▶ **Material for the task**:

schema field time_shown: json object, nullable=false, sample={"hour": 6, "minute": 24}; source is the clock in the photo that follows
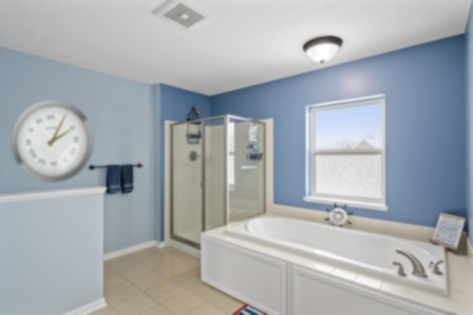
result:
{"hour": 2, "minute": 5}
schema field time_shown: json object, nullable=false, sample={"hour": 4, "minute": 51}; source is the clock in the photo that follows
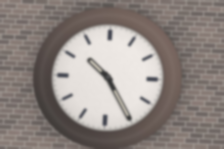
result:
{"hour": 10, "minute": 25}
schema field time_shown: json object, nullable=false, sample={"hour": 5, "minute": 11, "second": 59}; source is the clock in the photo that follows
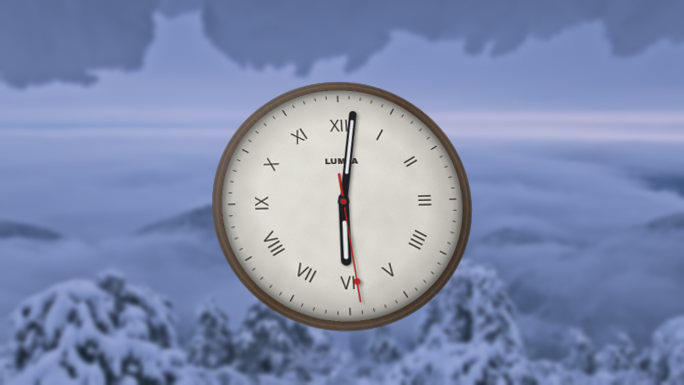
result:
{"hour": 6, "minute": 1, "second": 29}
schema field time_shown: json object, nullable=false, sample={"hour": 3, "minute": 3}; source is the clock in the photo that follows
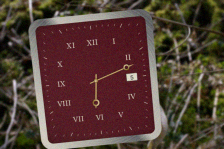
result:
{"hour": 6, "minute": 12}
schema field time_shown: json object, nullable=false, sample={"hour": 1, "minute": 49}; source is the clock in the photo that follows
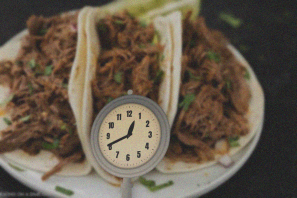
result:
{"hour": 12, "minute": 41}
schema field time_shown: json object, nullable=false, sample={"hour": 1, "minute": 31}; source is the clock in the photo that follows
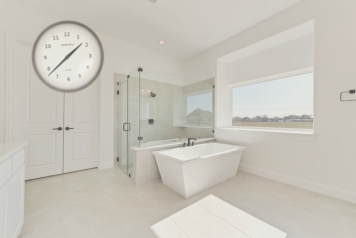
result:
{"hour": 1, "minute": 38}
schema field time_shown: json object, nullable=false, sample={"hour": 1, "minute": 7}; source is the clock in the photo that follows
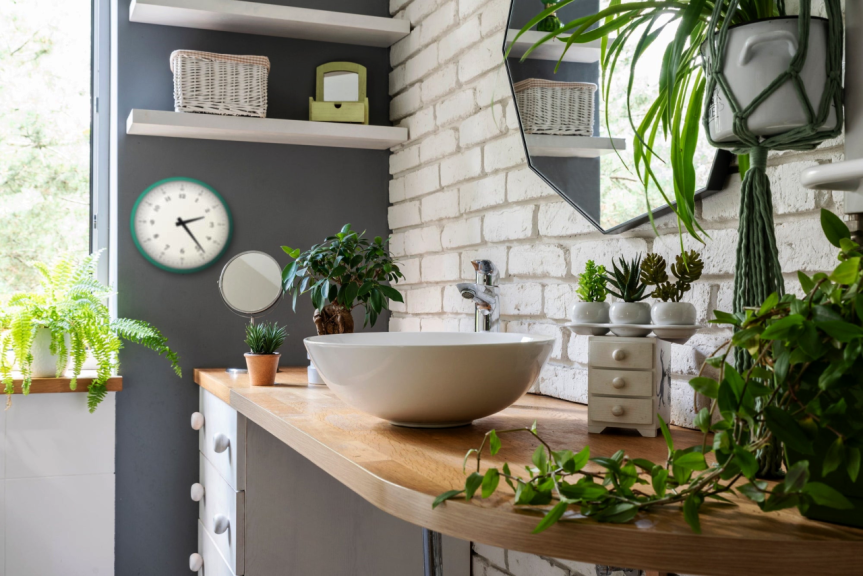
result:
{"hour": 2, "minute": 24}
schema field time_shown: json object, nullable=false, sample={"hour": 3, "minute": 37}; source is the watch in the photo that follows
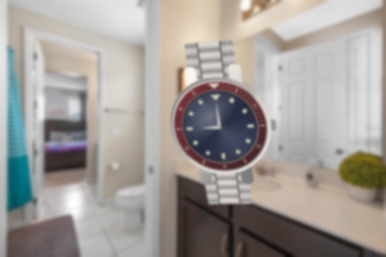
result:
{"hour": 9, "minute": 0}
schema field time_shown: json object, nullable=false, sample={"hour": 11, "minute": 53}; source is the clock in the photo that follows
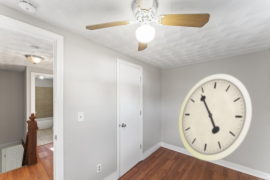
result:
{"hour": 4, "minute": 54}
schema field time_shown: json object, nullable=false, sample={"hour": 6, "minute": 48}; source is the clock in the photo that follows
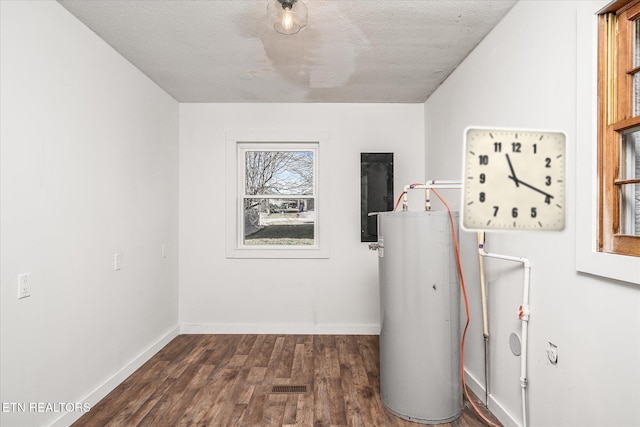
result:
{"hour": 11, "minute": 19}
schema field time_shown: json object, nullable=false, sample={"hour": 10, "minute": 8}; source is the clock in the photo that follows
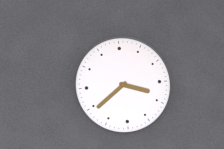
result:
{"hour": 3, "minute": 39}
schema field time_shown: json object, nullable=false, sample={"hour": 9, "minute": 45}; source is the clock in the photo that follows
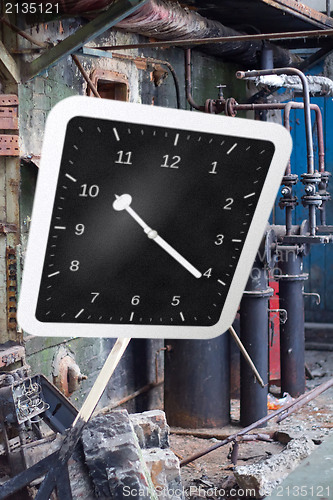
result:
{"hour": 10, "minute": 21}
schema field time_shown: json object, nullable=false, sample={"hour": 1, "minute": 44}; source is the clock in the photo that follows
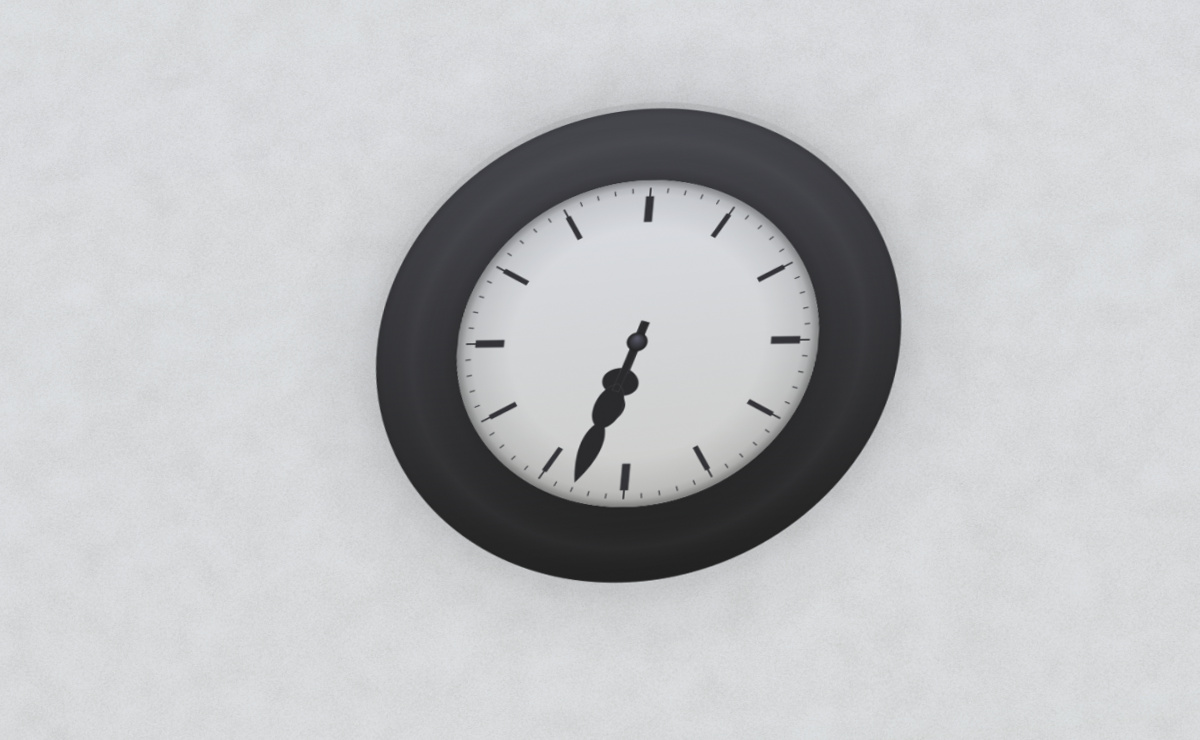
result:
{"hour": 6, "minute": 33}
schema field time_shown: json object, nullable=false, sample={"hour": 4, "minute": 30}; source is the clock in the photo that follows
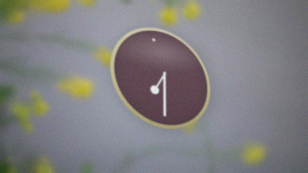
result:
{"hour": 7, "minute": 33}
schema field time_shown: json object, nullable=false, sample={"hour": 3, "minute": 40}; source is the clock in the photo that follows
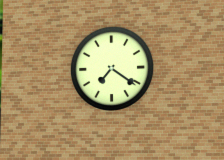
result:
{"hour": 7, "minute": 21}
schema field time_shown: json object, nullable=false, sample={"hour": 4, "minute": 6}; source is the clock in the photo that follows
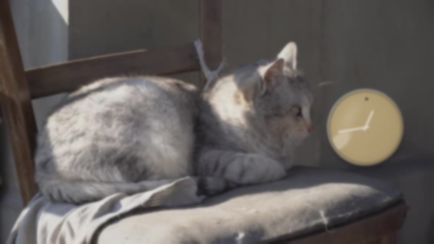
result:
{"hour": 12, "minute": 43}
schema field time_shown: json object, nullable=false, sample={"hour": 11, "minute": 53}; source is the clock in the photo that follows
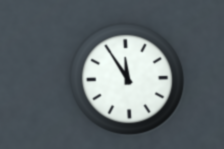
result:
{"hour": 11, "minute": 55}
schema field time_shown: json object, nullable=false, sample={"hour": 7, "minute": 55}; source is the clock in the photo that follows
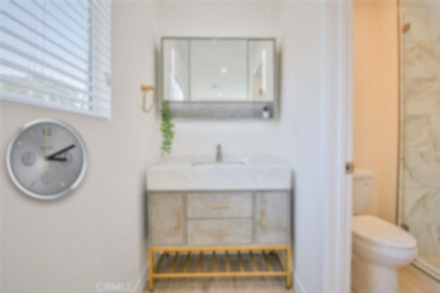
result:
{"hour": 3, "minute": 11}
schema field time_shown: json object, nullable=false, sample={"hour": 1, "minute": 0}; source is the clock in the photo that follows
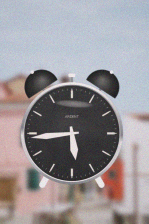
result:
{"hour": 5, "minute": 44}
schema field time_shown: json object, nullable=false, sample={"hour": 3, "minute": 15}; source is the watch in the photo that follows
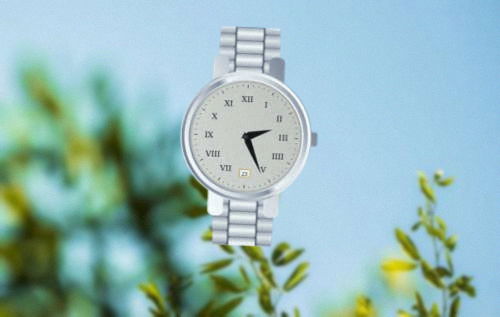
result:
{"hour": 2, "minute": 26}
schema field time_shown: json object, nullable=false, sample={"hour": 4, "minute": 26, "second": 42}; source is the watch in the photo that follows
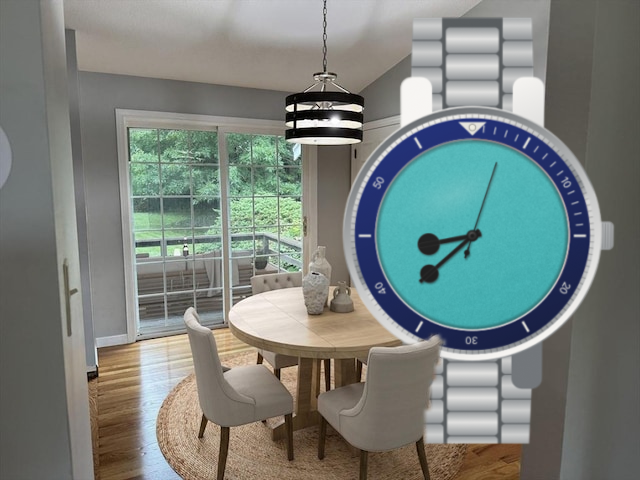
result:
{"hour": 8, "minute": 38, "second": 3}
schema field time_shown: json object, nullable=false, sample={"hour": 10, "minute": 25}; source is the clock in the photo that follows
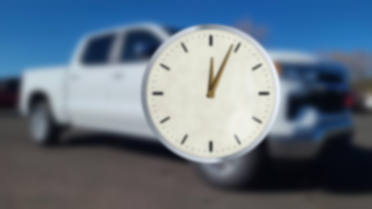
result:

▶ **Exercise instructions**:
Report every line in the rows above that contains the string "second", copying each such line in full.

▶ **Complete output**:
schema field time_shown: json object, nullable=false, sample={"hour": 5, "minute": 11, "second": 59}; source is the clock in the photo that follows
{"hour": 6, "minute": 1, "second": 29}
schema field time_shown: json object, nullable=false, sample={"hour": 4, "minute": 26, "second": 42}; source is the watch in the photo that follows
{"hour": 8, "minute": 38, "second": 3}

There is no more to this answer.